*** INPUT

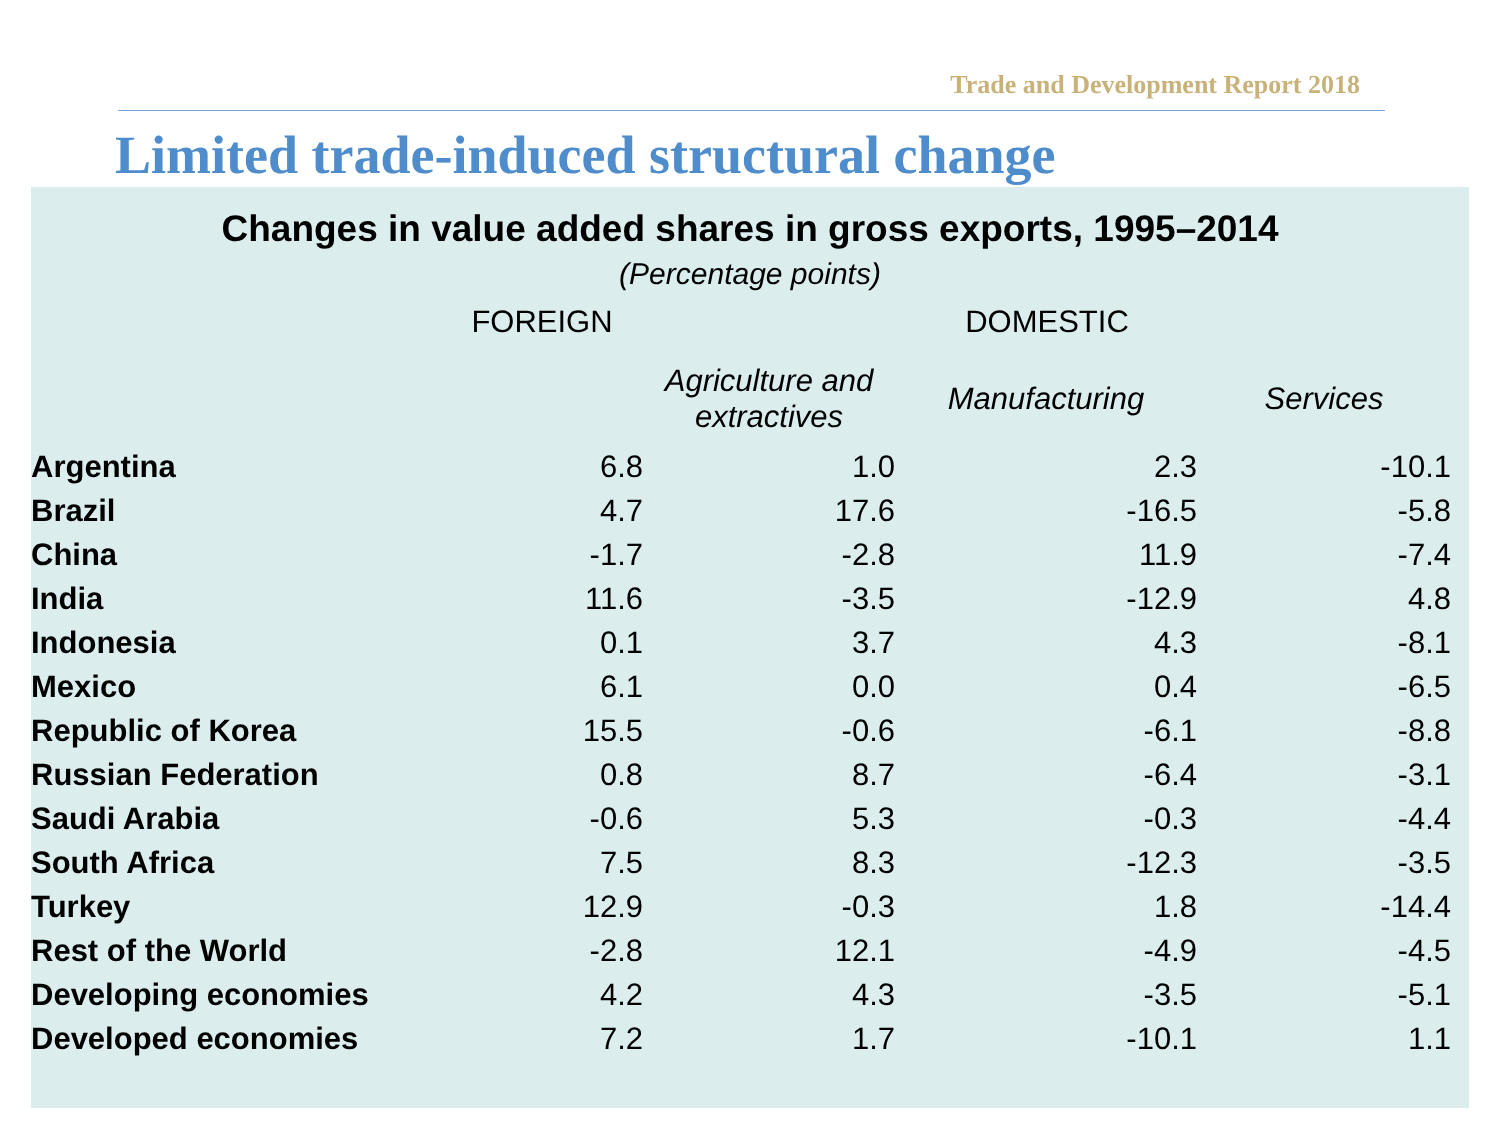Trade and Development Report 2018
Limited trade-induced structural change
Changes in value added shares in gross exports, 1995–2014
(Percentage points)
| | FOREIGN | DOMESTIC | | |
| --- | --- | --- | --- | --- |
| | | Agriculture and extractives | Manufacturing | Services |
| Argentina | 6.8 | 1.0 | 2.3 | -10.1 |
| Brazil | 4.7 | 17.6 | -16.5 | -5.8 |
| China | -1.7 | -2.8 | 11.9 | -7.4 |
| India | 11.6 | -3.5 | -12.9 | 4.8 |
| Indonesia | 0.1 | 3.7 | 4.3 | -8.1 |
| Mexico | 6.1 | 0.0 | 0.4 | -6.5 |
| Republic of Korea | 15.5 | -0.6 | -6.1 | -8.8 |
| Russian Federation | 0.8 | 8.7 | -6.4 | -3.1 |
| Saudi Arabia | -0.6 | 5.3 | -0.3 | -4.4 |
| South Africa | 7.5 | 8.3 | -12.3 | -3.5 |
| Turkey | 12.9 | -0.3 | 1.8 | -14.4 |
| Rest of the World | -2.8 | 12.1 | -4.9 | -4.5 |
| Developing economies | 4.2 | 4.3 | -3.5 | -5.1 |
| Developed economies | 7.2 | 1.7 | -10.1 | 1.1 |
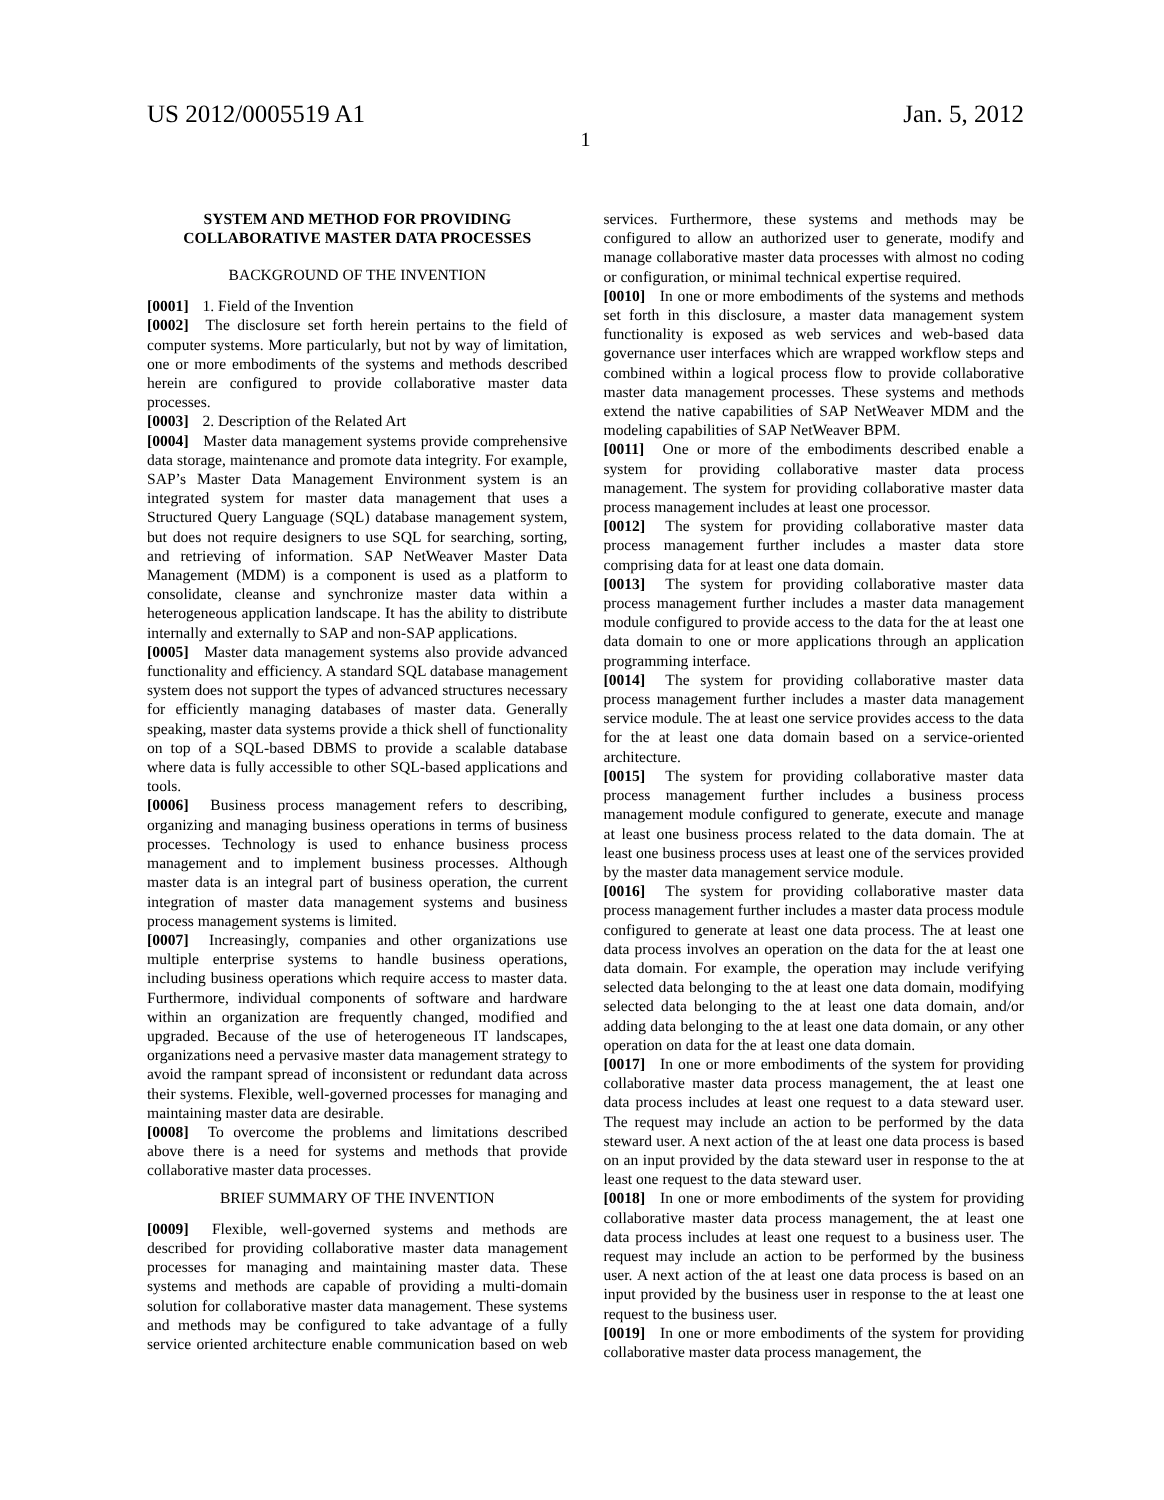US 2012/0005519 A1 Jan. 5, 2012
1
SYSTEM AND METHOD FOR PROVIDING COLLABORATIVE MASTER DATA PROCESSES
BACKGROUND OF THE INVENTION
[0001] 1. Field of the Invention
[0002] The disclosure set forth herein pertains to the field of computer systems. More particularly, but not by way of limitation, one or more embodiments of the systems and methods described herein are configured to provide collaborative master data processes.
[0003] 2. Description of the Related Art
[0004] Master data management systems provide comprehensive data storage, maintenance and promote data integrity. For example, SAP’s Master Data Management Environment system is an integrated system for master data management that uses a Structured Query Language (SQL) database management system, but does not require designers to use SQL for searching, sorting, and retrieving of information. SAP NetWeaver Master Data Management (MDM) is a component is used as a platform to consolidate, cleanse and synchronize master data within a heterogeneous application landscape. It has the ability to distribute internally and externally to SAP and non-SAP applications.
[0005] Master data management systems also provide advanced functionality and efficiency. A standard SQL database management system does not support the types of advanced structures necessary for efficiently managing databases of master data. Generally speaking, master data systems provide a thick shell of functionality on top of a SQL-based DBMS to provide a scalable database where data is fully accessible to other SQL-based applications and tools.
[0006] Business process management refers to describing, organizing and managing business operations in terms of business processes. Technology is used to enhance business process management and to implement business processes. Although master data is an integral part of business operation, the current integration of master data management systems and business process management systems is limited.
[0007] Increasingly, companies and other organizations use multiple enterprise systems to handle business operations, including business operations which require access to master data. Furthermore, individual components of software and hardware within an organization are frequently changed, modified and upgraded. Because of the use of heterogeneous IT landscapes, organizations need a pervasive master data management strategy to avoid the rampant spread of inconsistent or redundant data across their systems. Flexible, well-governed processes for managing and maintaining master data are desirable.
[0008] To overcome the problems and limitations described above there is a need for systems and methods that provide collaborative master data processes.
BRIEF SUMMARY OF THE INVENTION
[0009] Flexible, well-governed systems and methods are described for providing collaborative master data management processes for managing and maintaining master data. These systems and methods are capable of providing a multi-domain solution for collaborative master data management. These systems and methods may be configured to take advantage of a fully service oriented architecture enable communication based on web services. Furthermore, these systems and methods may be configured to allow an authorized user to generate, modify and manage collaborative master data processes with almost no coding or configuration, or minimal technical expertise required.
[0010] In one or more embodiments of the systems and methods set forth in this disclosure, a master data management system functionality is exposed as web services and web-based data governance user interfaces which are wrapped workflow steps and combined within a logical process flow to provide collaborative master data management processes. These systems and methods extend the native capabilities of SAP NetWeaver MDM and the modeling capabilities of SAP NetWeaver BPM.
[0011] One or more of the embodiments described enable a system for providing collaborative master data process management. The system for providing collaborative master data process management includes at least one processor.
[0012] The system for providing collaborative master data process management further includes a master data store comprising data for at least one data domain.
[0013] The system for providing collaborative master data process management further includes a master data management module configured to provide access to the data for the at least one data domain to one or more applications through an application programming interface.
[0014] The system for providing collaborative master data process management further includes a master data management service module. The at least one service provides access to the data for the at least one data domain based on a service-oriented architecture.
[0015] The system for providing collaborative master data process management further includes a business process management module configured to generate, execute and manage at least one business process related to the data domain. The at least one business process uses at least one of the services provided by the master data management service module.
[0016] The system for providing collaborative master data process management further includes a master data process module configured to generate at least one data process. The at least one data process involves an operation on the data for the at least one data domain. For example, the operation may include verifying selected data belonging to the at least one data domain, modifying selected data belonging to the at least one data domain, and/or adding data belonging to the at least one data domain, or any other operation on data for the at least one data domain.
[0017] In one or more embodiments of the system for providing collaborative master data process management, the at least one data process includes at least one request to a data steward user. The request may include an action to be performed by the data steward user. A next action of the at least one data process is based on an input provided by the data steward user in response to the at least one request to the data steward user.
[0018] In one or more embodiments of the system for providing collaborative master data process management, the at least one data process includes at least one request to a business user. The request may include an action to be performed by the business user. A next action of the at least one data process is based on an input provided by the business user in response to the at least one request to the business user.
[0019] In one or more embodiments of the system for providing collaborative master data process management, the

******

EXERCISE PROMPT ▸
Every line of the data above is to be set down exactly; the pictures are not.

ANSWER SPACE ▸
Trade and Development Report 2018
Limited trade-induced structural change
Changes in value added shares in gross exports, 1995–2014
(Percentage points)
| | FOREIGN | DOMESTIC | | |
| --- | --- | --- | --- | --- |
| | | Agriculture and extractives | Manufacturing | Services |
| Argentina | 6.8 | 1.0 | 2.3 | -10.1 |
| Brazil | 4.7 | 17.6 | -16.5 | -5.8 |
| China | -1.7 | -2.8 | 11.9 | -7.4 |
| India | 11.6 | -3.5 | -12.9 | 4.8 |
| Indonesia | 0.1 | 3.7 | 4.3 | -8.1 |
| Mexico | 6.1 | 0.0 | 0.4 | -6.5 |
| Republic of Korea | 15.5 | -0.6 | -6.1 | -8.8 |
| Russian Federation | 0.8 | 8.7 | -6.4 | -3.1 |
| Saudi Arabia | -0.6 | 5.3 | -0.3 | -4.4 |
| South Africa | 7.5 | 8.3 | -12.3 | -3.5 |
| Turkey | 12.9 | -0.3 | 1.8 | -14.4 |
| Rest of the World | -2.8 | 12.1 | -4.9 | -4.5 |
| Developing economies | 4.2 | 4.3 | -3.5 | -5.1 |
| Developed economies | 7.2 | 1.7 | -10.1 | 1.1 |
US 2012/0005519 A1 Jan. 5, 2012
1
SYSTEM AND METHOD FOR PROVIDING COLLABORATIVE MASTER DATA PROCESSES
BACKGROUND OF THE INVENTION
[0001] 1. Field of the Invention
[0002] The disclosure set forth herein pertains to the field of computer systems. More particularly, but not by way of limitation, one or more embodiments of the systems and methods described herein are configured to provide collaborative master data processes.
[0003] 2. Description of the Related Art
[0004] Master data management systems provide comprehensive data storage, maintenance and promote data integrity. For example, SAP’s Master Data Management Environment system is an integrated system for master data management that uses a Structured Query Language (SQL) database management system, but does not require designers to use SQL for searching, sorting, and retrieving of information. SAP NetWeaver Master Data Management (MDM) is a component is used as a platform to consolidate, cleanse and synchronize master data within a heterogeneous application landscape. It has the ability to distribute internally and externally to SAP and non-SAP applications.
[0005] Master data management systems also provide advanced functionality and efficiency. A standard SQL database management system does not support the types of advanced structures necessary for efficiently managing databases of master data. Generally speaking, master data systems provide a thick shell of functionality on top of a SQL-based DBMS to provide a scalable database where data is fully accessible to other SQL-based applications and tools.
[0006] Business process management refers to describing, organizing and managing business operations in terms of business processes. Technology is used to enhance business process management and to implement business processes. Although master data is an integral part of business operation, the current integration of master data management systems and business process management systems is limited.
[0007] Increasingly, companies and other organizations use multiple enterprise systems to handle business operations, including business operations which require access to master data. Furthermore, individual components of software and hardware within an organization are frequently changed, modified and upgraded. Because of the use of heterogeneous IT landscapes, organizations need a pervasive master data management strategy to avoid the rampant spread of inconsistent or redundant data across their systems. Flexible, well-governed processes for managing and maintaining master data are desirable.
[0008] To overcome the problems and limitations described above there is a need for systems and methods that provide collaborative master data processes.
BRIEF SUMMARY OF THE INVENTION
[0009] Flexible, well-governed systems and methods are described for providing collaborative master data management processes for managing and maintaining master data. These systems and methods are capable of providing a multi-domain solution for collaborative master data management. These systems and methods may be configured to take advantage of a fully service oriented architecture enable communication based on web services. Furthermore, these systems and methods may be configured to allow an authorized user to generate, modify and manage collaborative master data processes with almost no coding or configuration, or minimal technical expertise required.
[0010] In one or more embodiments of the systems and methods set forth in this disclosure, a master data management system functionality is exposed as web services and web-based data governance user interfaces which are wrapped workflow steps and combined within a logical process flow to provide collaborative master data management processes. These systems and methods extend the native capabilities of SAP NetWeaver MDM and the modeling capabilities of SAP NetWeaver BPM.
[0011] One or more of the embodiments described enable a system for providing collaborative master data process management. The system for providing collaborative master data process management includes at least one processor.
[0012] The system for providing collaborative master data process management further includes a master data store comprising data for at least one data domain.
[0013] The system for providing collaborative master data process management further includes a master data management module configured to provide access to the data for the at least one data domain to one or more applications through an application programming interface.
[0014] The system for providing collaborative master data process management further includes a master data management service module. The at least one service provides access to the data for the at least one data domain based on a service-oriented architecture.
[0015] The system for providing collaborative master data process management further includes a business process management module configured to generate, execute and manage at least one business process related to the data domain. The at least one business process uses at least one of the services provided by the master data management service module.
[0016] The system for providing collaborative master data process management further includes a master data process module configured to generate at least one data process. The at least one data process involves an operation on the data for the at least one data domain. For example, the operation may include verifying selected data belonging to the at least one data domain, modifying selected data belonging to the at least one data domain, and/or adding data belonging to the at least one data domain, or any other operation on data for the at least one data domain.
[0017] In one or more embodiments of the system for providing collaborative master data process management, the at least one data process includes at least one request to a data steward user. The request may include an action to be performed by the data steward user. A next action of the at least one data process is based on an input provided by the data steward user in response to the at least one request to the data steward user.
[0018] In one or more embodiments of the system for providing collaborative master data process management, the at least one data process includes at least one request to a business user. The request may include an action to be performed by the business user. A next action of the at least one data process is based on an input provided by the business user in response to the at least one request to the business user.
[0019] In one or more embodiments of the system for providing collaborative master data process management, the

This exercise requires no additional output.